While Formula One has held many races in the US, the 2005 event at Indianapolis stands out for only six cars having participated. Michelin’s tyres, the most popular on the grid, proved unable to handle the track’s high-speed banked corner. A compromise on swapping tyres or adding a chicane could not be reached, and all but six cars pulled into the pits after the warm-up lap. Fans were unimpressed, and the US did not host a race between 2008 and 2011.
Valentine said the recent success of the Austin Grand Prix, first held in 2012, has done a lot to repair the sport’s reputation in the US, though the real challenge will be prying viewers away from other events. “They’re going to have a hard job stealing fans away from NFL and the many other sports that are going on.”
Formula One’s new owners appear to be working towards a balance between mixing European heritage with the untapped potential of the US
Dan Jones, head of Deloitte’s Sports Business Group said that, currently, Formula One remains a niche sport in the saturated US market. “Greater broadcast exposure for all races can play a part in raising awareness of the sport”, he said. “However, the ‘jewel in the crown’ for the sport would be to see an American driver compete and succeed in the modern championship. There are many examples that demonstrate the impact that a successful athlete can have on attracting new fans to a sport – the ‘local hero’ factor.” While Formula One did add a US-based team in 2016 – Haas F1 – a local hero may be some time away.

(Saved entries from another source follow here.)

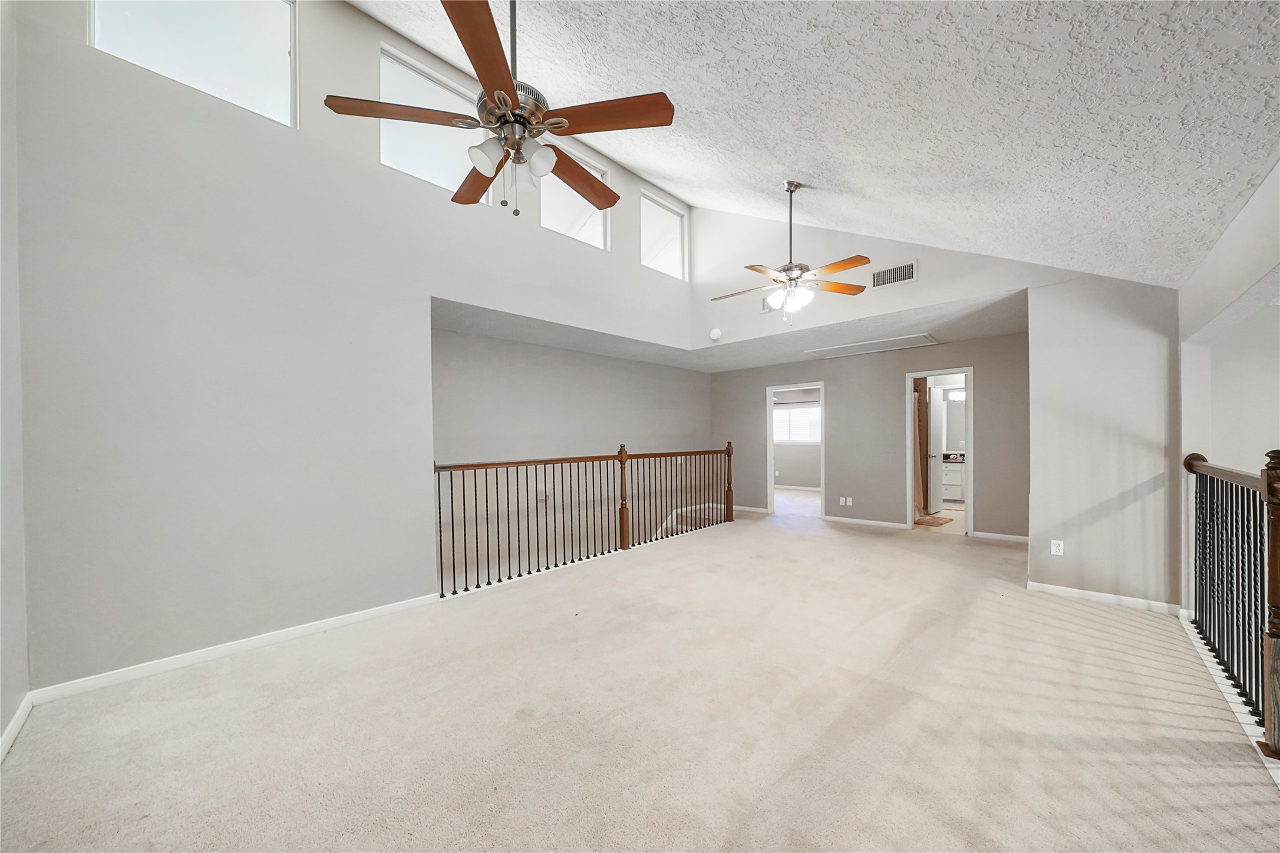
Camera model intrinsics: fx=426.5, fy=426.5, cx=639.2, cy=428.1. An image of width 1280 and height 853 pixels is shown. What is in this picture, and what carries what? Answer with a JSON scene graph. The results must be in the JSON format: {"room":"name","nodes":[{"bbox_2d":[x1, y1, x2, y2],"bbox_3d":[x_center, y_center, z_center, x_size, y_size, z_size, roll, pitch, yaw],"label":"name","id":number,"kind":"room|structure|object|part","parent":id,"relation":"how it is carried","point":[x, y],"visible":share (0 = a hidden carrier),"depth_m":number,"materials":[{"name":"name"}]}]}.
{"room":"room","nodes":[
{"label":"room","id":0,"kind":"room"},
{"bbox_2d":[0,0,30,753],"bbox_3d":[-1.632,-0.618,0.687,4.123,3.917,0.141,0,0,43],"label":"far left wall","id":1,"kind":"structure","parent":0,"point":[1,726],"depth_m":1.89,"materials":[{"name":"grey paint"}]},
{"bbox_2d":[0,691,34,760],"bbox_3d":[-1.626,1.292,0.808,3.608,0.083,0.016,0,0,43],"label":"baseboard","id":2,"kind":"structure","parent":1,"relation":"attached to","point":[23,714],"depth_m":1.86,"materials":[{"name":"white paint"}]},
{"bbox_2d":[5,0,698,698],"bbox_3d":[-1.197,-0.826,3.944,0.152,4.514,5.504,0,0,43],"label":"left wall","id":3,"kind":"structure","parent":0,"point":[369,165],"depth_m":2.59,"materials":[{"name":"paint"}]},
{"bbox_2d":[89,0,297,124],"bbox_3d":[-2.571,-2.326,2.474,0.100,0.817,0.877,0,0,43],"label":"window","id":4,"kind":"structure","parent":3,"relation":"in","point":[188,13],"depth_m":2.54,"materials":[{"name":"glass"}]},
{"bbox_2d":[30,592,437,702],"bbox_3d":[-2.277,1.308,2.730,0.014,0.082,1.997,0,0,43],"label":"baseboard","id":5,"kind":"structure","parent":3,"relation":"attached to","point":[289,632],"depth_m":2.49,"materials":[{"name":"white paint"}]},
{"bbox_2d":[379,45,497,198],"bbox_3d":[-1.645,-2.350,3.511,0.097,0.921,0.928,0,0,43],"label":"window","id":6,"kind":"structure","parent":3,"relation":"in","point":[484,197],"depth_m":3.44,"materials":[{"name":"white glass"}]},
{"bbox_2d":[539,147,610,248],"bbox_3d":[-0.706,-2.302,4.421,0.096,0.807,0.943,0,0,43],"label":"window","id":7,"kind":"structure","parent":3,"relation":"in","point":[597,172],"depth_m":4.47,"materials":[{"name":"white"}]},
{"bbox_2d":[639,191,687,278],"bbox_3d":[0.256,-2.393,5.437,0.085,0.886,0.915,0,0,43],"label":"window","id":8,"kind":"structure","parent":3,"relation":"in","point":[647,257],"depth_m":5.53,"materials":[{"name":"white"}]},
{"bbox_2d":[431,326,715,595],"bbox_3d":[-0.546,1.303,5.980,0.136,4.707,4.961,0,0,43],"label":"stairwell wall","id":9,"kind":"structure","parent":0,"point":[569,354],"depth_m":5.30,"materials":[{"name":"paint"}]},
{"bbox_2d":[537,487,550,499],"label":"outlet","id":10,"kind":"object","parent":9,"relation":"attached to","point":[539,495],"visible":0.64,"depth_m":5.22,"materials":[{"name":"white"}]},
{"bbox_2d":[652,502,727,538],"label":"stair trim","id":11,"kind":"structure","parent":9,"relation":"attached to","point":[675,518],"depth_m":6.78,"materials":[{"name":"white paint"}]},
{"bbox_2d":[0,498,1279,852],"bbox_3d":[1.255,1.388,3.034,6.080,0.184,8.095,0,0,43],"label":"carpet floor","id":12,"kind":"structure","parent":0,"point":[517,729],"depth_m":1.91,"materials":[{"name":"beige carpet"}]},
{"bbox_2d":[433,441,734,596],"bbox_3d":[-0.092,0.764,4.896,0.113,1.219,4.304,0,0,43],"label":"stair railing","id":13,"kind":"object","parent":12,"relation":"on","point":[464,513],"visible":0.96,"depth_m":4.25,"materials":[{"name":"brown wood"}]},
{"bbox_2d":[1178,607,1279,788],"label":"railing base trim","id":14,"kind":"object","parent":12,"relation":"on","point":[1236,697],"visible":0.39,"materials":[{"name":"white paint"}]},
{"bbox_2d":[1179,446,1279,757],"bbox_3d":[2.497,0.678,1.587,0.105,1.256,3.704,0,0,43],"label":"stair railing","id":15,"kind":"object","parent":12,"relation":"on","point":[1278,525],"visible":1,"depth_m":2.11,"materials":[{"name":"black metal"}]},
{"bbox_2d":[437,286,1026,371],"bbox_3d":[1.190,-1.136,5.059,5.006,0.142,4.551,0,0,43],"label":"lower ceiling","id":16,"kind":"structure","parent":0,"point":[1000,332],"depth_m":4.94,"materials":[{"name":"white paint"}]},
{"bbox_2d":[803,333,937,357],"bbox_3d":[2.976,-1.065,5.554,1.351,0.021,0.784,0,0,43],"label":"attic hatch","id":17,"kind":"object","parent":16,"relation":"in","point":[860,346],"visible":0.99,"depth_m":5.48,"materials":[{"name":"white paint"}]},
{"bbox_2d":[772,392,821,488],"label":"bedroom wall","id":18,"kind":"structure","parent":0,"point":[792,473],"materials":[{"name":"grey paint"}]},
{"bbox_2d":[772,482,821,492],"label":"bedroom baseboard","id":19,"kind":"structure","parent":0,"point":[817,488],"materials":[{"name":"white paint"}]},
{"bbox_2d":[355,0,1279,286],"bbox_3d":[0.301,-2.053,1.736,4.414,1.614,6.255,0,0,43],"label":"ceiling","id":20,"kind":"structure","parent":0,"point":[853,180],"depth_m":2.12,"materials":[{"name":"white paint"}]},
{"bbox_2d":[322,0,677,223],"bbox_3d":[-0.500,-1.494,1.799,1.249,1.267,1.244,0,0,43],"label":"ceiling fan","id":21,"kind":"object","parent":20,"relation":"hanging from","point":[489,90],"visible":1,"depth_m":1.66,"materials":[{"name":"brown metal"}]},
{"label":"blade","id":22,"kind":"part","parent":21,"relation":"part of","materials":[{"name":"brown wood"}]},
{"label":"blade","id":23,"kind":"part","parent":21,"relation":"part of","materials":[{"name":"brown wood"}]},
{"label":"blade","id":24,"kind":"part","parent":21,"relation":"part of","materials":[{"name":"brown wood"}]},
{"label":"shade","id":25,"kind":"part","parent":21,"relation":"part of","materials":[{"name":"white glass"}]},
{"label":"downrod","id":26,"kind":"part","parent":21,"relation":"part of","materials":[{"name":"metal"}]},
{"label":"motor housing","id":27,"kind":"part","parent":21,"relation":"part of","materials":[{"name":"silver metal"}]},
{"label":"glass shade","id":28,"kind":"part","parent":21,"relation":"part of","materials":[{"name":"white glass"}]},
{"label":"blade","id":29,"kind":"part","parent":21,"relation":"part of","materials":[{"name":"brown wood"}]},
{"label":"blade","id":30,"kind":"part","parent":21,"relation":"part of","materials":[{"name":"brown wood"}]},
{"bbox_2d":[710,180,871,324],"bbox_3d":[1.175,-1.397,3.406,1.188,1.146,1.193,0,0,-1],"label":"ceiling fan","id":31,"kind":"object","parent":20,"relation":"hanging from","point":[787,269],"visible":0.99,"depth_m":3.34,"materials":[{"name":"metal"}]},
{"bbox_2d":[708,331,1025,539],"bbox_3d":[3.002,0.116,6.320,4.740,2.490,0.124,0,0,43],"label":"back wall","id":32,"kind":"structure","parent":0,"point":[840,393],"depth_m":5.93,"materials":[{"name":"grey paint"}]},
{"bbox_2d":[731,503,770,514],"bbox_3d":[1.593,1.336,7.371,1.514,0.083,0.017,0,0,43],"label":"baseboard","id":33,"kind":"structure","parent":32,"relation":"attached to","point":[762,510],"depth_m":7.11,"materials":[{"name":"white paint"}]},
{"bbox_2d":[765,382,825,519],"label":"door frame","id":34,"kind":"object","parent":32,"relation":"in","point":[770,441],"visible":0.82,"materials":[{"name":"white paint"}]},
{"bbox_2d":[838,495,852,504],"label":"wall outlet","id":35,"kind":"object","parent":32,"relation":"attached to","point":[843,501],"visible":0.98,"depth_m":6.22,"materials":[{"name":"white plastic"}]},
{"bbox_2d":[822,515,910,528],"bbox_3d":[3.195,1.318,6.025,1.142,0.080,0.014,0,0,43],"label":"baseboard","id":36,"kind":"structure","parent":32,"relation":"attached to","point":[830,518],"depth_m":6.01,"materials":[{"name":"white paint"}]},
{"bbox_2d":[904,366,974,535],"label":"door frame","id":37,"kind":"object","parent":32,"relation":"in","point":[970,421],"visible":0.8,"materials":[{"name":"white paint"}]},
{"bbox_2d":[928,381,946,513],"bbox_3d":[4.825,0.332,6.931,0.180,1.984,0.685,0,0,43],"label":"door","id":38,"kind":"structure","parent":37,"relation":"attached to","point":[935,465],"depth_m":6.83,"materials":[{"name":"white paint"}]},
{"bbox_2d":[970,529,1030,543],"bbox_3d":[4.426,1.296,5.012,0.927,0.081,0.014,0,0,43],"label":"baseboard","id":39,"kind":"structure","parent":32,"relation":"attached to","point":[1023,538],"depth_m":5.10,"materials":[{"name":"white paint"}]},
{"bbox_2d":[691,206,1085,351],"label":"gable wall","id":40,"kind":"structure","parent":0,"point":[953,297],"depth_m":4.66,"materials":[{"name":"white paint"}]},
{"bbox_2d":[708,327,722,339],"bbox_3d":[0.962,-1.201,5.432,0.141,0.140,0.081,0,0,43],"label":"smoke detector","id":41,"kind":"object","parent":40,"relation":"attached to","point":[715,332],"visible":1,"depth_m":5.40,"materials":[{"name":"white plastic"}]},
{"bbox_2d":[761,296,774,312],"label":"air vent","id":42,"kind":"object","parent":40,"relation":"attached to","point":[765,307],"visible":0.49,"depth_m":5.05,"materials":[{"name":"white metal"}]},
{"bbox_2d":[869,259,917,288],"bbox_3d":[2.446,-1.478,4.115,0.368,0.197,0.013,0,0,43],"label":"air vent","id":43,"kind":"object","parent":40,"relation":"attached to","point":[910,267],"visible":1,"depth_m":4.11,"materials":[{"name":"white metal"}]},
{"bbox_2d":[912,377,930,516],"bbox_3d":[4.274,0.315,6.618,0.351,1.950,0.364,0,0,43],"label":"shower curtain","id":44,"kind":"object","parent":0,"point":[917,399],"visible":0.54,"depth_m":6.58,"materials":[{"name":"fabric"}]},
{"bbox_2d":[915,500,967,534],"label":"bathroom floor","id":45,"kind":"structure","parent":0,"point":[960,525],"depth_m":6.11,"materials":[{"name":"beige tile"}]},
{"bbox_2d":[914,514,952,526],"bbox_3d":[4.201,1.339,6.194,0.407,0.013,0.683,0,0,43],"label":"bath mat","id":46,"kind":"object","parent":45,"relation":"on","point":[940,523],"visible":0.93,"depth_m":6.12,"materials":[{"name":"brown carpet"}]},
{"bbox_2d":[941,457,965,502],"bbox_3d":[6.079,0.912,7.999,1.535,0.859,0.573,0,0,43],"label":"bathroom vanity","id":47,"kind":"object","parent":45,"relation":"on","point":[957,475],"visible":0.29,"depth_m":7.91,"materials":[{"name":"white paint"}]},
{"bbox_2d":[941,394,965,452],"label":"bathroom mirror","id":48,"kind":"object","parent":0,"point":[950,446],"visible":0.43,"depth_m":8.44,"materials":[{"name":"mirror"}]},
{"bbox_2d":[945,388,965,401],"bbox_3d":[5.984,-0.616,7.836,0.531,0.218,0.172,0,0,43],"label":"vanity light","id":49,"kind":"object","parent":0,"point":[957,396],"visible":0.52,"depth_m":7.89,"materials":[{"name":"white"}]},
{"bbox_2d":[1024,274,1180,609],"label":"right wall","id":50,"kind":"structure","parent":0,"point":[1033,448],"depth_m":3.22,"materials":[{"name":"paint"}]},
{"bbox_2d":[1050,539,1064,555],"bbox_3d":[3.373,0.963,3.444,0.070,0.115,0.009,0,0,43],"label":"wall outlet","id":51,"kind":"object","parent":50,"relation":"attached to","point":[1053,548],"visible":0.99,"depth_m":3.44,"materials":[{"name":"white plastic"}]},
{"bbox_2d":[1026,580,1182,613],"bbox_3d":[3.544,1.288,3.262,0.915,0.075,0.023,0,0,43],"label":"baseboard","id":52,"kind":"structure","parent":50,"relation":"attached to","point":[1075,590],"depth_m":3.23,"materials":[{"name":"white paint"}]},
{"bbox_2d":[1176,159,1279,610],"bbox_3d":[2.496,0.061,1.471,0.138,2.569,4.588,0,0,43],"label":"right wall","id":53,"kind":"structure","parent":0,"point":[1248,279],"depth_m":2.48,"materials":[{"name":"white paint"}]},
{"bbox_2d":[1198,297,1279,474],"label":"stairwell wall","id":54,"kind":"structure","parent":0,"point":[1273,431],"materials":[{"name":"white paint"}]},
{"label":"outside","id":55,"kind":"structure","parent":0,"visible":0},
{"bbox_2d":[773,404,820,442],"bbox_3d":[3.788,-0.104,10.190,1.432,0.872,0.113,0,0,43],"label":"bedroom window","id":56,"kind":"structure","parent":55,"point":[795,411],"depth_m":10.21,"materials":[{"name":"white"}]}
]}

Broadcasting rights, particularly in terms of digital offerings, have also changed in the sports market. Rather than go through a TV network, many leagues are now offering an ‘over the top’ (OTT) service consumers can directly subscribe to. “There is already evidence that sports leagues themselves are taking greater control of their digital rights; the English Football League has recently announced the launch of an OTT platform to broadcast rights to its competitions in international (non-UK) markets, and both the NFL and MLB have established digital platforms available in non-local markets”, Jones explained. Formula One’s new management will have to navigate its complicated licensing deals in order to offer its own service, but it’s a necessity for its US success.
That said, consideration must also be given to appeasing the sport’s European heartland. “We do want to grow globally, particularly in some of the markets where there are opportunities, but the foundations of the sport is western Europe, and we want to make the races in western Europe as strong as they can be”, Carey said in a 2017 interview with Sky Sports.
Valentine said Liberty Media seems to be shifting towards deals that are more favourable for event promoters, both small and large. “They see that it’s not all about extracting as much money as possible from doing a deal at a circuit like Bernie did. Once they see that it’s a fan-friendly environment, I think you will have promoters queuing up.”
While the biggest changes will take some time to play out, Formula One’s new owners appear to be working towards a balance between mixing European heritage with the untapped potential of the US. Encouragingly, the small steps Liberty Media has taken are already paying off: the 2017 Monaco Grand Prix was reported by WTF1 to be the most viewed race since NBC secured US broadcast rights in 2013. If such a difference can be seen after just a few months, the next few years look very promising indeed.